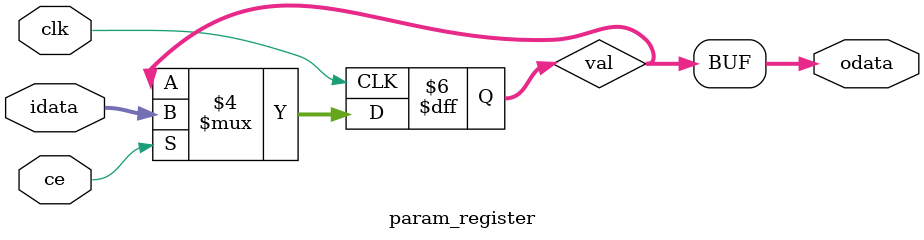
<source format=v>
`timescale 1ns / 1ps


module param_register#(
    parameter N=3
)
(
    input clk,
    input ce,
    input [N-1:0]idata,
    output [N-1:0]odata  
);
reg [N-1:0] val = 3'd0;
always @(posedge clk)
begin
    if(ce) val<=idata;
    else val<=val;
end
assign odata=val;
endmodule


</source>
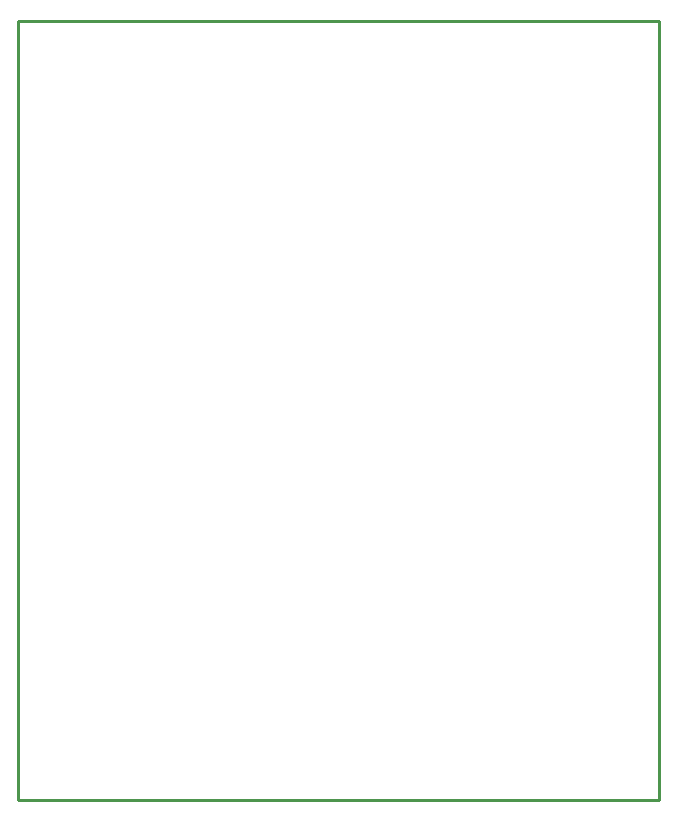
<source format=gko>
G04 Layer_Color=16711935*
%FSAX25Y25*%
%MOIN*%
G70*
G01*
G75*
%ADD12C,0.01000*%
D12*
X0185200Y0373600D02*
X0398900D01*
Y0114000D02*
Y0373600D01*
X0185200Y0114000D02*
X0398900D01*
X0185200D02*
Y0373600D01*
M02*

</source>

:::::

Where images occur in the data above, leave them out and repeat everything else exactly.

**Your response**
<source format=v>
`timescale 1ns / 1ps


module param_register#(
    parameter N=3
)
(
    input clk,
    input ce,
    input [N-1:0]idata,
    output [N-1:0]odata  
);
reg [N-1:0] val = 3'd0;
always @(posedge clk)
begin
    if(ce) val<=idata;
    else val<=val;
end
assign odata=val;
endmodule


</source>
<source format=gko>
G04 Layer_Color=16711935*
%FSAX25Y25*%
%MOIN*%
G70*
G01*
G75*
%ADD12C,0.01000*%
D12*
X0185200Y0373600D02*
X0398900D01*
Y0114000D02*
Y0373600D01*
X0185200Y0114000D02*
X0398900D01*
X0185200D02*
Y0373600D01*
M02*

</source>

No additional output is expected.